The joys outweigh the downers tenfold. It’s fun to see Isaac’s smirk of superiority get wiped off his face by women whose minds are stuck on the survival of the entire galactic anti-fascist movement. (Yes, Dern plays a killjoy for most of the film, but it’s worth it for her final scene.) Domhnall Gleeson has a meaty comic role as the First Order’s imperious General Hux: The more he asserts his dignity, the more he’s reduced by his betters to a pulling ninny. Kelly Marie Tran has a delightful way of tagging along after Finn like a lovelorn groupie before knocking him for a loop or saving him from himself.
Johnson might be stuck with multiple story lines, but each has its own look, its own palette to match the many motifs in John Williams’s ever-invigorating score, which quotes from itself constantly and still sounds fresh. The showstopper is the throne room of the snooty Snoke, with its luminous crimson walls that silhouette an array of elite samurai guards — it’s like an avant-garde Aida. The climactic throne-room lightsaber battle is choreographed and shot like nothing in this generally flat-footed series. Johnson doesn’t cut on the saber clacks the way Lucas did.
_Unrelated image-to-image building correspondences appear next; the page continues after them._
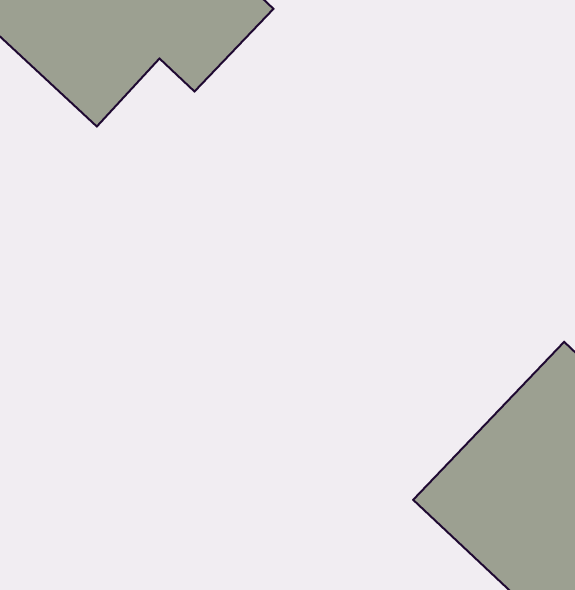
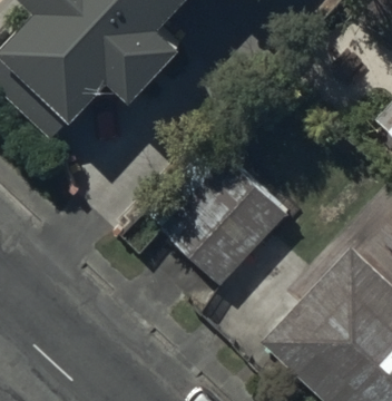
building: none -> [163,159,294,292]

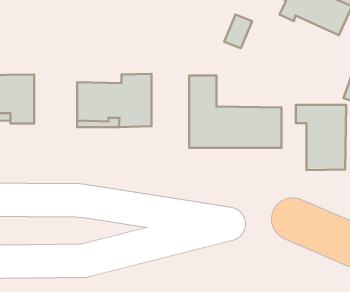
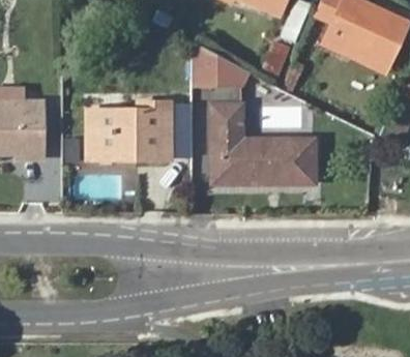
building: none -> [188,56,246,91]
building: [296,105,346,170] -> none

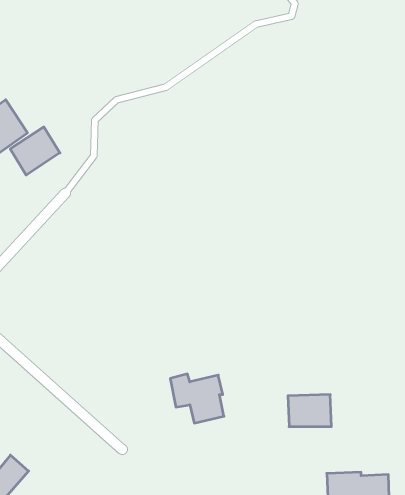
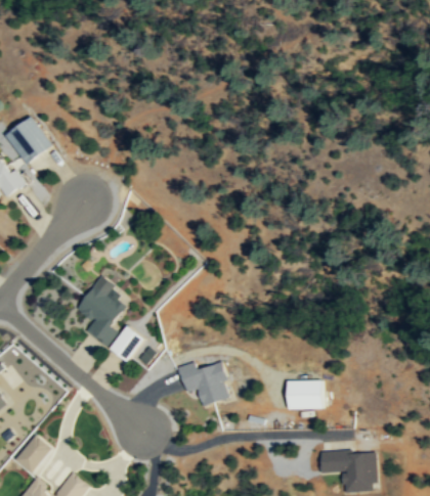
building: [10,127,60,175] -> none
building: none -> [77,276,125,347]
building: none -> [111,325,144,362]

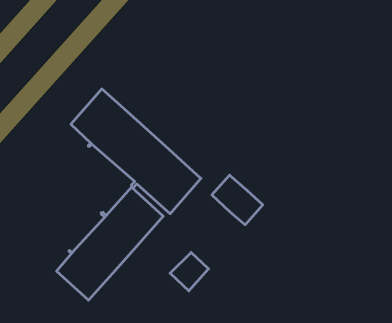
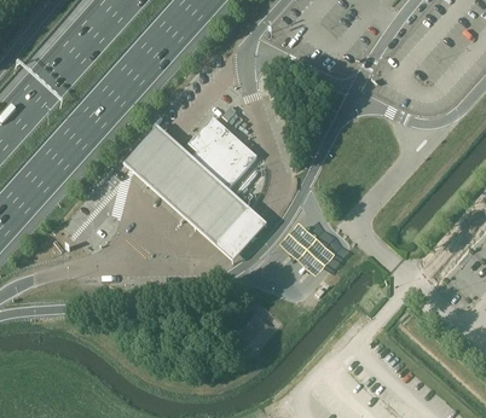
building: none -> [190,116,258,187]
building: [57,187,163,300] -> none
He has the fighters go at it in breathtakingly long shots, their whole bodies charged. It feels like the first time since The Empire Strikes Back that the Force has extended to the director. Even the usual merchandisable beasties are unusually easy to take, among them a pop-eyed, puffin-like bird that attaches itself to Chewbacca, and eerily beautiful crystalline foxes that eye Leia and company enigmatically as the rebels barricade themselves in a cave and prepare for a possible last stand.
Ridley’s Rey is even more appealing here — plucky, steadfast, doggedly determined to find her place in the cosmos. But the core of The Last Jedi — of this whole trilogy, it seems — is Driver’s Kylo Ren, who ranks with cinema’s most fascinating human monsters. He makes his entrance in a skinny black head-helmet, so cute and pathetically hopeful, like an 8-year-old in a Darth Vader Halloween costume. Told by the Supreme Leader that he looks like an idiot (or words to that effect), Driver’s Ren rips off the helmet and — in another of his toddlerish tantrums — smashes it to a pulp. When he and Rey telepathically communicate, he keeps his emotions shrouded, and you never tire of searching that shroud for glimmers of light. Driver’s actual visage — a Modigliani portrait come to life — is more unnerving than the helmet. It’s Vader’s mask incarnate.